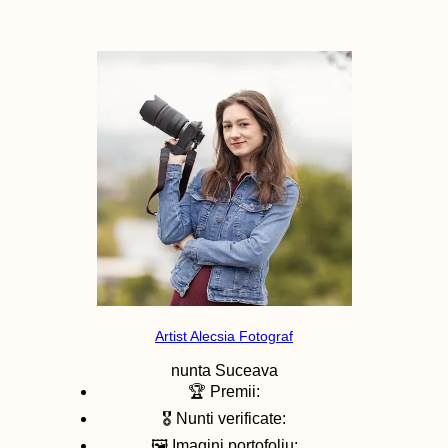
Artist Alecsia Fotograf
nunta
Suceava
🏆 Premii:
🎖️ Nunti verificate:
🖼️ Imagini portofoliu:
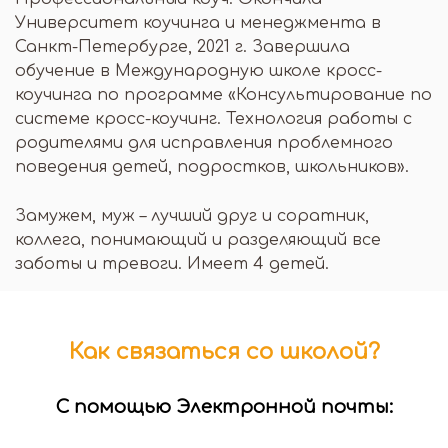
Университет коучинга и менеджмента в
Санкт-Петербурге, 2021 г. Завершила
обучение в Международную школе кросс-
коучинга по программе «Консультирование по
системе кросс-коучинг. Технология работы с
родителями для исправления проблемного
поведения детей, подростков, школьников».
Замужем, муж – лучший друг и соратник,
коллега, понимающий и разделяющий все
заботы и тревоги. Имеет 4 детей.
Как связаться со школой?
С помощью Электронной почты:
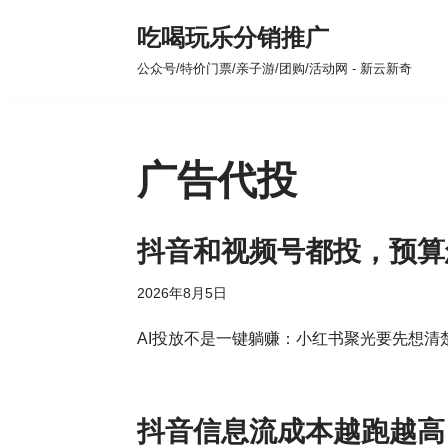
吃喝玩乐分销推广
跳
公众号/特价门票/亲子游/团购/活动网 - 新云新奇
至
正
文
广告代投
抖音和视频号都投，预算
2026年8月5日
AI投放不是一键躺赚：小红书聚光要先想清
抖音信息流成本越跑越高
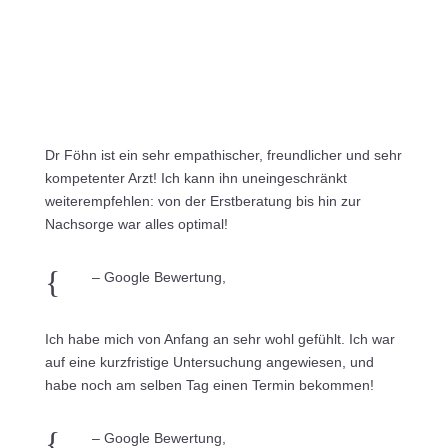
Dr Föhn ist ein sehr empathischer, freundlicher und sehr
kompetenter Arzt! Ich kann ihn uneingeschränkt
weiterempfehlen: von der Erstberatung bis hin zur
Nachsorge war alles optimal!
{
– Google Bewertung,
Ich habe mich von Anfang an sehr wohl gefühlt. Ich war
auf eine kurzfristige Untersuchung angewiesen, und
habe noch am selben Tag einen Termin bekommen!
{
– Google Bewertung,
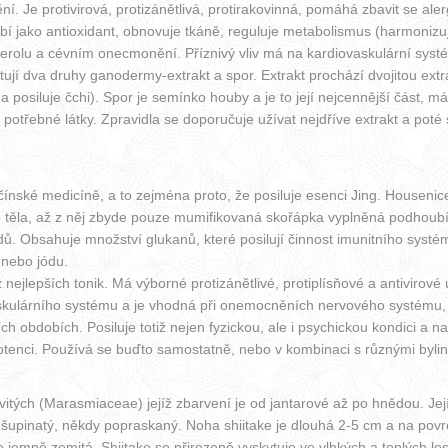
. Je protivirová, protizánětlivá, protirakovinná, pomáhá zbavit se alerg
 jako antioxidant, obnovuje tkáně, reguluje metabolismus (harmonizuje 
erolu a cévním onecmonění. Příznivý vliv má na kardiovaskulární systém, 
tují dva druhy ganodermy-extrakt a spor. Extrakt prochází dvojitou extra
o a posiluje čchi). Spor je semínko houby a je to její nejcennější část, 
ně potřebné látky. Zpravidla se doporučuje užívat nejdříve extrakt a p
ínské medicíně, a to zejména proto, že posiluje esenci Jing. Housenice
o těla, až z něj zbyde pouze mumifikovaná skořápka vyplněná podhoubí
Obsahuje množství glukanů, které posilují činnost imunitního systému
 nebo jódu.
nejlepších tonik. Má výborné protizánětlivé, protiplísňové a antivirové
kulárního systému a je vhodná při onemocněních nervového systému, p
ch obdobích. Posiluje totiž nejen fyzickou, ale i psychickou kondici 
otenci. Používá se buďto samostatně, nebo v kombinaci s různými bylin
itých (Marasmiaceae) jejíž zbarvení je od jantarové až po hnědou. Její
upinatý, někdy popraskaný. Noha shiitake je dlouhá 2-5 cm a na povr
e jemně zemitá. Shiitake se přirozeně vyskytuje ve vlhkých a teplých les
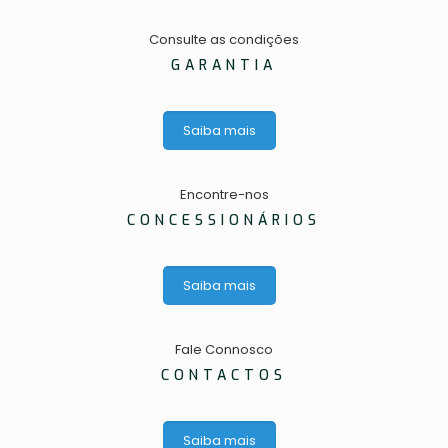
Consulte as condições
GARANTIA
Saiba mais
Encontre-nos
CONCESSIONÁRIOS
Saiba mais
Fale Connosco
CONTACTOS
Saiba mais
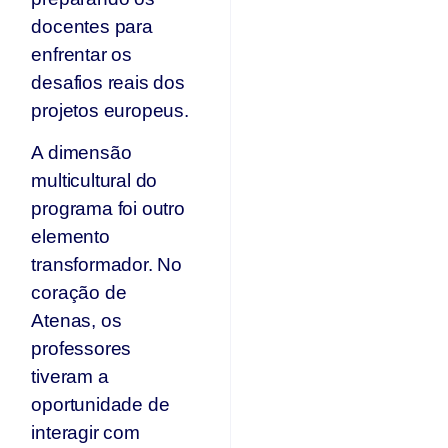
docentes para
enfrentar os
desafios reais dos
projetos europeus.
A dimensão
multicultural do
programa foi outro
elemento
transformador. No
coração de
Atenas, os
professores
tiveram a
oportunidade de
interagir com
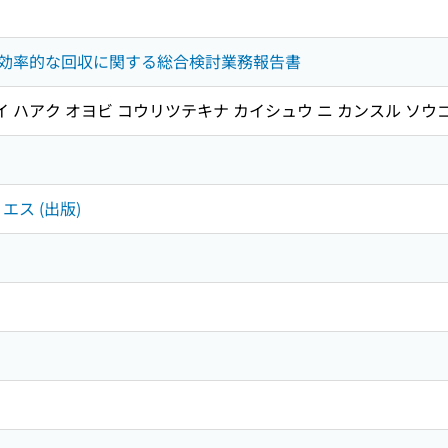
効率的な回収に関する総合検討業務報告書
イ ハアク オヨビ コウリツテキナ カイシュウ ニ カンスル ソウ
エス (出版)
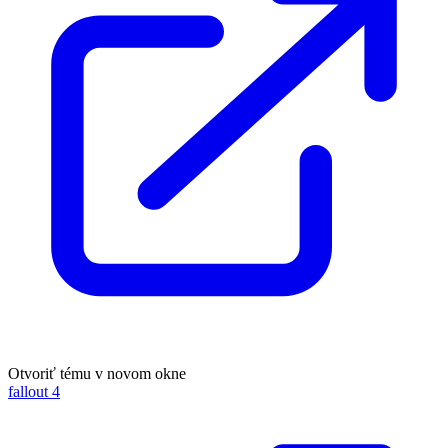
Otvoriť tému v novom okne
fallout 4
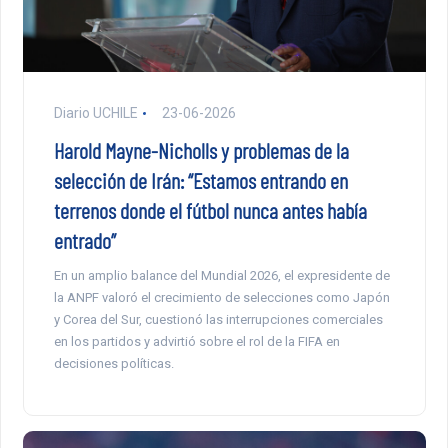
Diario UCHILE
23-06-2026
Harold Mayne-Nicholls y problemas de la
selección de Irán: “Estamos entrando en
terrenos donde el fútbol nunca antes había
entrado”
En un amplio balance del Mundial 2026, el expresidente de
la ANPF valoró el crecimiento de selecciones como Japón
y Corea del Sur, cuestionó las interrupciones comerciales
en los partidos y advirtió sobre el rol de la FIFA en
decisiones políticas.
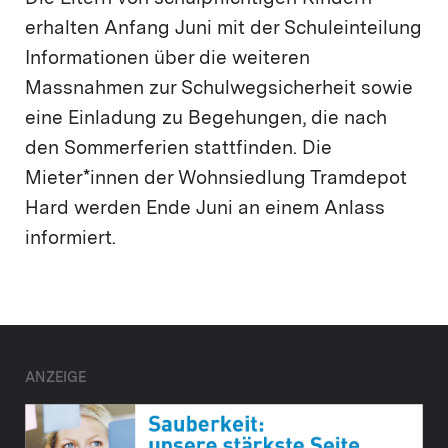
erhalten Anfang Juni mit der Schuleinteilung
Informationen über die weiteren
Massnahmen zur Schulwegsicherheit sowie
eine Einladung zu Begehungen, die nach
den Sommerferien stattfinden. Die
Mieter*innen der Wohnsiedlung Tramdepot
Hard werden Ende Juni an einem Anlass
informiert.
ANZEIGE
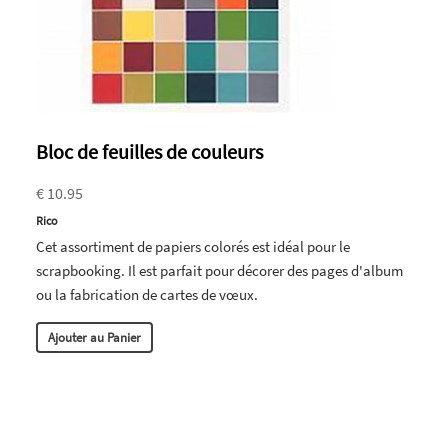
Bloc de feuilles de couleurs
€ 10.95
Rico
Cet assortiment de papiers colorés est idéal pour le
scrapbooking. Il est parfait pour décorer des pages d'album
ou la fabrication de cartes de vœux.
Ajouter au Panier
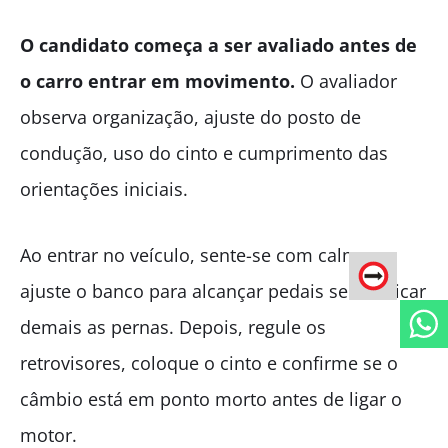
O candidato começa a ser avaliado antes de
o carro entrar em movimento.
O avaliador
observa organização, ajuste do posto de
condução, uso do cinto e cumprimento das
orientações iniciais.
Ao entrar no veículo, sente-se com calma e
ajuste o banco para alcançar pedais sem esticar
demais as pernas. Depois, regule os
retrovisores, coloque o cinto e confirme se o
câmbio está em ponto morto antes de ligar o
motor.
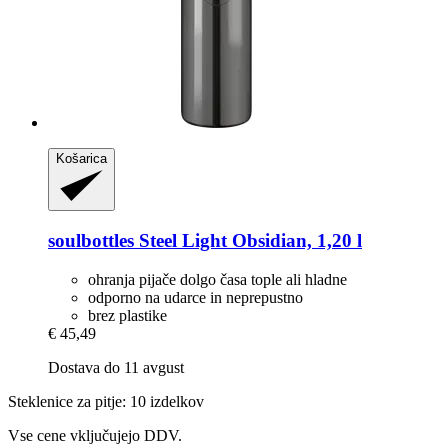
Košarica
soulbottles
Steel Light Obsidian, 1,20 l
ohranja pijače dolgo časa tople ali hladne
odporno na udarce in neprepustno
brez plastike
€ 45,49
Dostava do 11 avgust
Steklenice za pitje: 10 izdelkov
Vse cene vključujejo DDV.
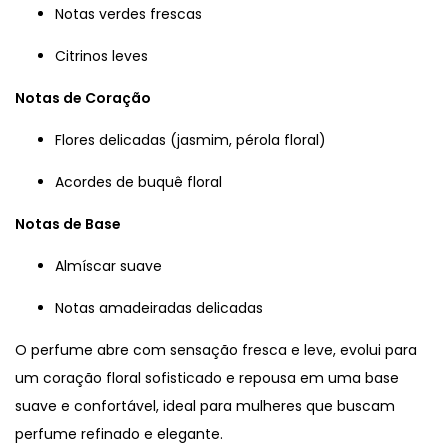
Notas verdes frescas
Citrinos leves
Notas de Coração
Flores delicadas (jasmim, pérola floral)
Acordes de buquê floral
Notas de Base
Almíscar suave
Notas amadeiradas delicadas
O perfume abre com sensação fresca e leve, evolui para
um coração floral sofisticado e repousa em uma base
suave e confortável, ideal para mulheres que buscam
perfume refinado e elegante.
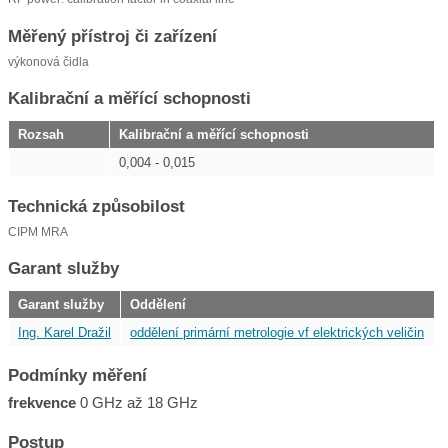
Měřený přístroj či zařízení
výkonová čidla
Kalibrační a měřící schopnosti
Rozsah
Kalibrační a měřící schopnosti
0,004 - 0,015
Technická způsobilost
CIPM MRA
Garant služby
Garant služby
Oddělení
Ing. Karel Dražil
oddělení primární metrologie vf elektrických veličin
Podmínky měření
frekvence
0 GHz až 18 GHz
Postup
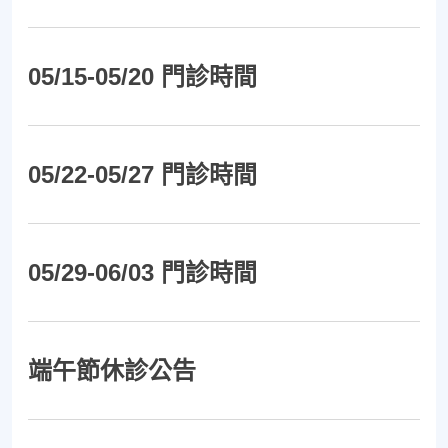
05/15-05/20 門診時間
05/22-05/27 門診時間
05/29-06/03 門診時間
端午節休診公告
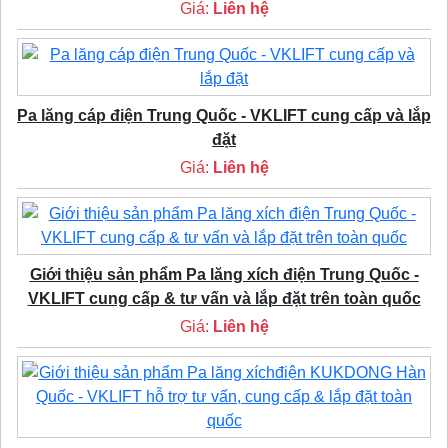
Giá:
Liên hệ
Pa lăng cáp điện Trung Quốc - VKLIFT cung cấp và lắp
đặt
Giá:
Liên hệ
Giới thiệu sản phẩm Pa lăng xích điện Trung Quốc -
VKLIFT cung cấp & tư vấn và lắp đặt trên toàn quốc
Giá:
Liên hệ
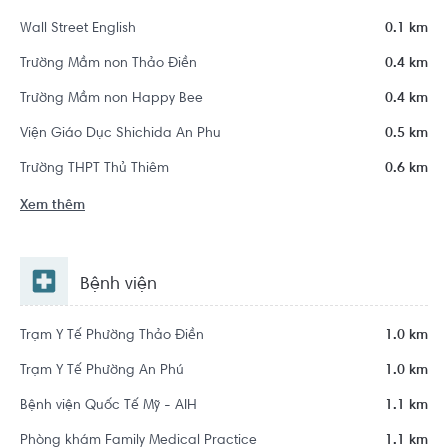
Wall Street English
0.1 km
Trường Mầm non Thảo Điền
0.4 km
Trường Mầm non Happy Bee
0.4 km
Viện Giáo Dục Shichida An Phu
0.5 km
Trường THPT Thủ Thiêm
0.6 km
Xem thêm
Bệnh viện
Trạm Y Tế Phường Thảo Điền
1.0 km
Trạm Y Tế Phường An Phú
1.0 km
Bệnh viện Quốc Tế Mỹ - AIH
1.1 km
Phòng khám Family Medical Practice
1.1 km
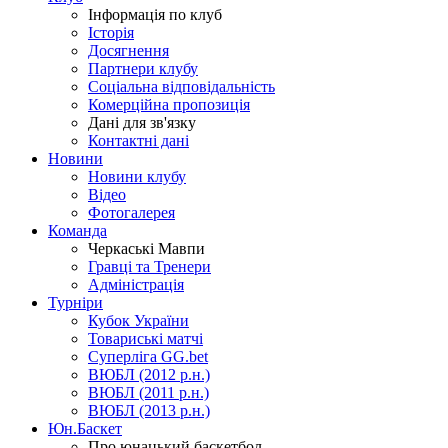
Інформація по клуб
Історія
Досягнення
Партнери клубу
Соціальна відповідальність
Комерційна пропозиція
Дані для зв'язку
Контактні дані
Новини
Новини клубу
Відео
Фотогалерея
Команда
Черкаські Мавпи
Гравці та Тренери
Адміністрація
Турніри
Кубок України
Товариські матчі
Суперліга GG.bet
ВЮБЛ (2012 р.н.)
ВЮБЛ (2011 р.н.)
ВЮБЛ (2013 р.н.)
Юн.Баскет
Про юнацький баскетбол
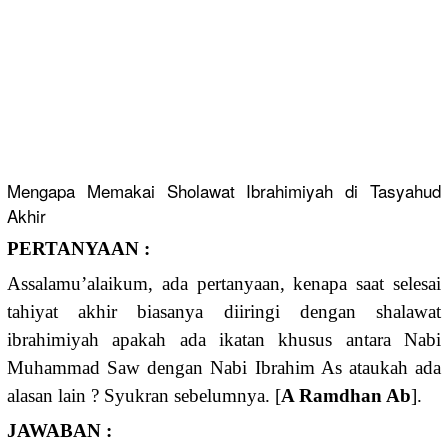
Mengapa Memakai Sholawat Ibrahimiyah di Tasyahud
Akhir
PERTANYAAN :
Assalamu’alaiku­m, ada pertanyaan, kenapa saat selesai
tahiyat akhir biasanya diiringi dengan shalawat
ibrahimiyah apakah ada ikatan khusus antara Nabi
Muhammad Saw dengan Nabi Ibrahim As ataukah ada
alasan lain ? Syukran sebelumnya. [
A Ramdhan Ab
].
JAWABAN :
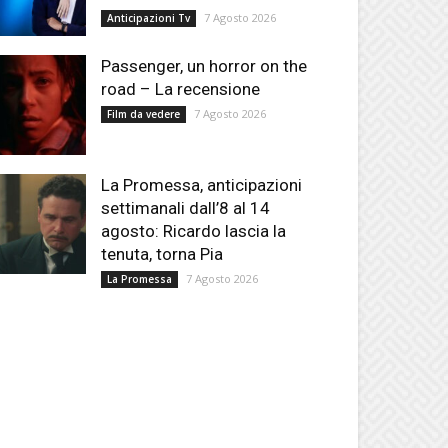
7 Agosto 2026
Anticipazioni Tv
Passenger, un horror on the
road – La recensione
7 Agosto 2026
Film da vedere
La Promessa, anticipazioni
settimanali dall’8 al 14
agosto: Ricardo lascia la
tenuta, torna Pia
7 Agosto 2026
La Promessa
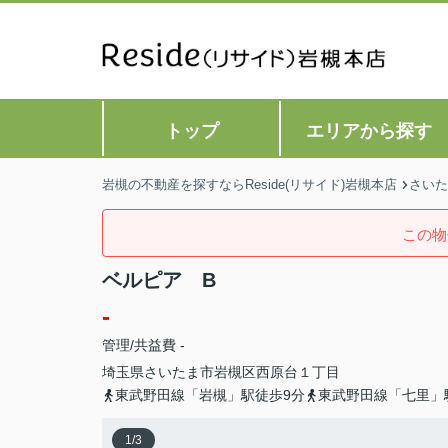
トップ
エリアから探す
岩槻の不動産を探すならReside(リサイド)岩槻本店
さいた
この物
ベルピア B
-
管理/共益費 -
埼玉県
さいたま市岩槻区
西原台
１丁目
東武野田線「岩槻」駅徒歩9分
東武野田線「七里」
1
/
3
***
## [What is being asked]
Write out the item text word for word, from the line with "erhalten Anfang Juni mit der Schuleinteilung" to the line with "Vse cene vključujejo DDV.", both of those lines included. Leave the pictures out.

## [Solution to this exercise]
erhalten Anfang Juni mit der Schuleinteilung
Informationen über die weiteren
Massnahmen zur Schulwegsicherheit sowie
eine Einladung zu Begehungen, die nach
den Sommerferien stattfinden. Die
Mieter*innen der Wohnsiedlung Tramdepot
Hard werden Ende Juni an einem Anlass
informiert.
ANZEIGE
Bloc de feuilles de couleurs
€ 10.95
Rico
Cet assortiment de papiers colorés est idéal pour le
scrapbooking. Il est parfait pour décorer des pages d'album
ou la fabrication de cartes de vœux.
Ajouter au Panier
O candidato começa a ser avaliado antes de
o carro entrar em movimento.
O avaliador
observa organização, ajuste do posto de
condução, uso do cinto e cumprimento das
orientações iniciais.
Ao entrar no veículo, sente-se com calma e
ajuste o banco para alcançar pedais sem esticar
demais as pernas. Depois, regule os
retrovisores, coloque o cinto e confirme se o
câmbio está em ponto morto antes de ligar o
motor.
Košarica
soulbottles
Steel Light Obsidian, 1,20 l
ohranja pijače dolgo časa tople ali hladne
odporno na udarce in neprepustno
brez plastike
€ 45,49
Dostava do 11 avgust
Steklenice za pitje: 10 izdelkov
Vse cene vključujejo DDV.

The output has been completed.